GM’s Orion Township plant suddenly goes all electric
In the USA, the General Motors plant in Orion Township in the Detroit area in Michigan State is becoming the Group’s second to go fully electric, right after GM’s Detroit-Hamtramck plant. While the conversion to electric cars was planned for Detroit-Hamtramck for a long time, the transition at Orion Township has been somewhat sudden.
This October, the GM plant in Orion Township will suddenly find itself without combustion engines rolling off production lines since General Motors has decided to stop making the Chevrolet Sonic combustion engine model due to low demand. The Chevrolet Sonic is a small car that was sold in Europe as Chevrolet Aveo and withdrawn from European markets already in 2014. What remains for the Orion Township plant are only electric models, with the production of the revised Chevrolet Bolt and the new offshoot Bolt EUV. The move is rather involuntary, and it seems GM is keeping its options open at the Orion Township saying it will continue to build combustion engines there if necessary.

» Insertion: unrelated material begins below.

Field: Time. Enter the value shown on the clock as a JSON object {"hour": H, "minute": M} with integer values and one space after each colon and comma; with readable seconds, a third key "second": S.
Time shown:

“We notified Chevrolet dealers of our plans to end production of the Chevrolet Sonic in October, due to declining demand,” GM spokesperson Megan Soule told Electrek. “This action also paves the way for the Orion Township Assembly Plant to prepare for the production of the refreshed Bolt EV and Bolt EUV, which will go into production in 2021. With this shift, it would make Orion an all-EV manufacturing facility, with the ability to build ICE vehicles as needed in the future.” Soule did not specify which internal combustion engine models could be built there in the future.

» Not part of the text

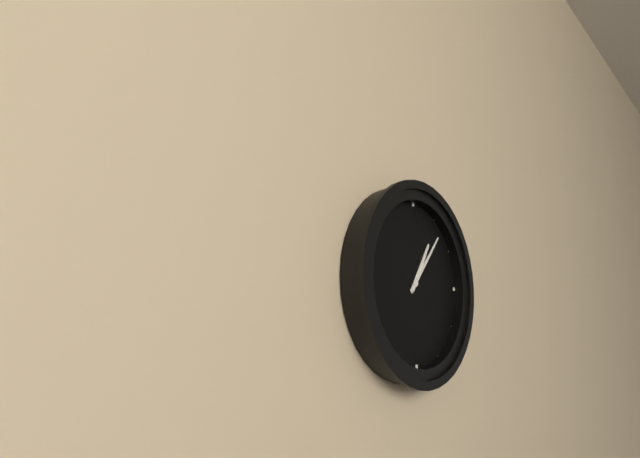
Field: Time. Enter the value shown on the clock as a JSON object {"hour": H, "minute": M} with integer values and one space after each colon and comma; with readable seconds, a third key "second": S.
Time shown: {"hour": 1, "minute": 7}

In March last year, General Motors announced an investment of $300 million for its assembly plant in Orion Township, Michigan. The investment went into the production of a new Chevrolet electric vehicle as part of a total $1.8BN push. A year later, in March this year at GM’s EV Day for investors, General Motors CEO Mary Barra presented an overview of the Group’s electric strategy. A “new version” of the Bolt EV will arrive in late 2020, followed by the Bolt EUV in the summer of 2021. Indications suggest that the electric hatchback will receive a minor facelift.

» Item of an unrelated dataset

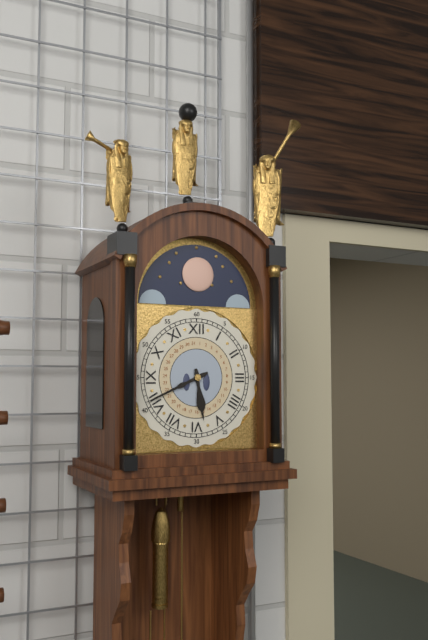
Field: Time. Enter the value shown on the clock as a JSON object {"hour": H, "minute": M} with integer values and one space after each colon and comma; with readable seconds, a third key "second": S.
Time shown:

At GM’s other Michigan plant –Detroit-Hamtramck – the last combustion engine rolled off the assembly line in February this year, and the factory has been converted for the production of electric cars since March. The GMC Hummer EV is to be built there, which will be later followed by the Cruise Origin from 2021. The Cruise Origin autonomous electric vehicle revealed in January will be the first product to use GM’s third-generation EV platform and Ultium batteries. Cruise emphasised the fact that the Origin is a production model, not a concept vehicle. At the same time, the US company gave no details on when the model will be produced.